The first is: I’m not convinced it really works that well. It certainly does on tasks that require an extremely diverse set of features. Tasks like image generation and large language models are a good examples. Stable Diffusion, DALL-E, and all of the very impressive demos of huge transformer-based models are amazing at their task, but it sometimes seems that their main task is to make transformer-based models look amazing. Maybe that’s just because I generally work in a field with highly specialized tasks, such as “mitosis counting” or “tumour grading”, where it’s a lot more useful to combine very reliable models focused on very narrow, well-defined tasks rather than trying to have a model moderately successful at many different tasks. Transformers and pre-trained networks are widely used there as well, but they haven’t really demonstrated a clear benefit over well-designed, targeted models.
The second reason I don’t like this trend is that we are centralizing AI research into the hands of a few key players. These very large, very complex models require huge amount of resources, way beyond what’s possible with consumer-grade GPUs. That means that training those models is typically done on large clusters, powered by Amazon’s AWS, Microsoft’s Azure, or Google Cloud. Widespread use of transformers [3] (or vision transformers, etc.) brings more clients to the big cloud providers. Who are, at the same time, driving a lot of the current research and setting the state-of-the-art. Transformers where introduced by a Google team. DALL-E is from OpenAI, with heavy links with Microsoft. Should we see a conspiracy by Google and Microsoft to drive AI research towards paradigms that allow them to centralize all AIs in their clouds? I don’t think it’s as intentional as that (and certainly some Google researchers like François Chollet are speaking out against the waste of resources [4]). What I do think is that the focus on benchmarks such as ImageNet as a measure of the state-of-the-art has falsely given the impression that super-large models where the only way forward, and that there is no incentive for Google or Microsoft (or even Meta, who has plenty of computational resources available to them) to look much further than that.
The extent to which some folks in deep learning research waste entire datacenter-months of computational resources to produce nothing but hot air is just so sad. It's like watching a macaque smear expensive oil paint on thousands of pristine linen canvases.
François Chollet [@fchollet on Twitter]
The third and final reason is becoming even more obvious in the face of climate change and the current energy crisis: this is all very wasteful. I cannot see how using hundreds of thousands of GPU hours to find just the right hyperparameters that make a model gain a fraction of a percent on some general-purpose benchmark is a good use of our limited supplies of energy.
I understand the temptation to go big. Given what deep learning algorithms can do, it sometimes seems like “true” AI is right around the corner.
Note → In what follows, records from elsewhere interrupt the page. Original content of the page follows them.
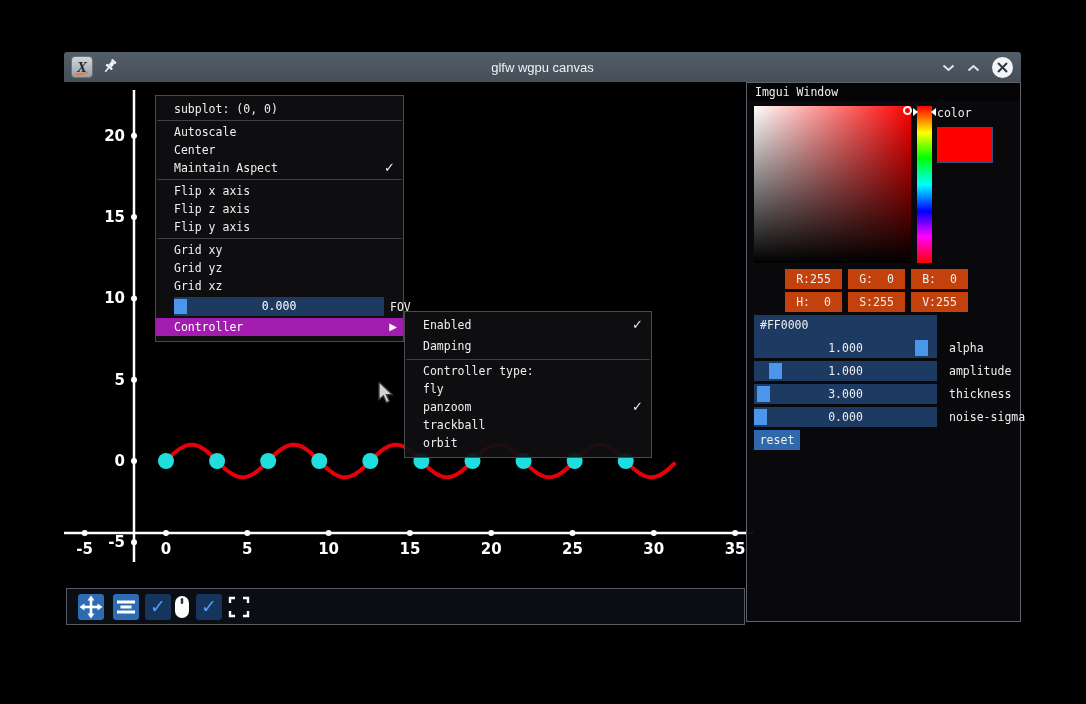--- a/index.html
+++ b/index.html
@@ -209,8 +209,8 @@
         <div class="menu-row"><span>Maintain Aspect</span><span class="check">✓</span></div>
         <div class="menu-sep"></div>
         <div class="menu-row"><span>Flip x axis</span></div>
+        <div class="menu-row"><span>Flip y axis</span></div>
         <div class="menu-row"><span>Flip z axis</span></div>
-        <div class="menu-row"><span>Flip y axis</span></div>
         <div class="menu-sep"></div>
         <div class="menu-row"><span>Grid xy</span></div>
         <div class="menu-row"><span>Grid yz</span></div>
If we just give it a bit more power, a bit more depth, a few billion parameters more... But I don’t think that’s going to work. And I don’t think that’s what we need AI to do right now.
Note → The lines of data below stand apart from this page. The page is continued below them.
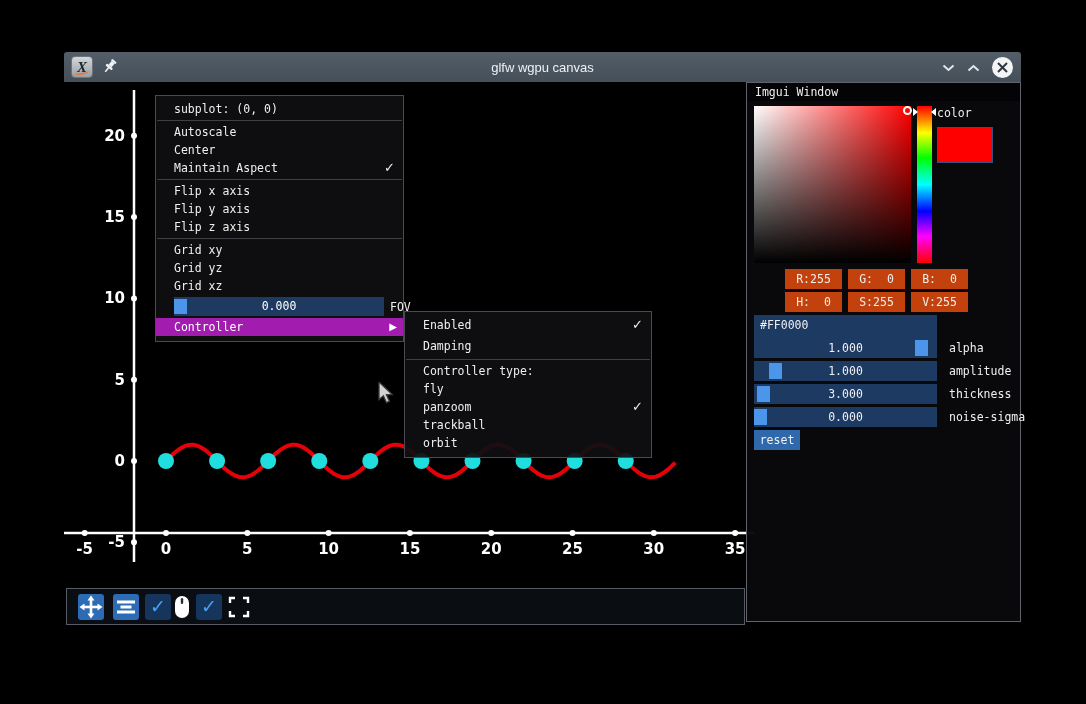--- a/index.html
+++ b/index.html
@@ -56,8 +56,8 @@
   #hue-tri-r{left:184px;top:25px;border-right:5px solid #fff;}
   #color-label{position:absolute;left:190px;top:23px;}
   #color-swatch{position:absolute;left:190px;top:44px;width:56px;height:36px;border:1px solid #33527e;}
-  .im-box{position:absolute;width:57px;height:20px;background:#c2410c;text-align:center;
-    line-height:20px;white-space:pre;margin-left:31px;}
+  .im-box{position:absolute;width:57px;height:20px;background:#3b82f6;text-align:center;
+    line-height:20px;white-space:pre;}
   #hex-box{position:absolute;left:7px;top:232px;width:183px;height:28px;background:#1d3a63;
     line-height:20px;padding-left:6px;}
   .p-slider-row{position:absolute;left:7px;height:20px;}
In medical image analysis, the key challenge, in my opinion, is not in designing bigger, more complex networks, but in creating better datasets, clinically relevant tasks, and evaluation methods, in the absence of a clear, definitive ground truth (for more on that, see my PhD thesis [5]!). Other fields will have their own, sometimes similar, challenges. Challenges that won’t be solved by blindly applying huge models, but by actually focusing on the practical applications of those models outside of controlled benchmarks.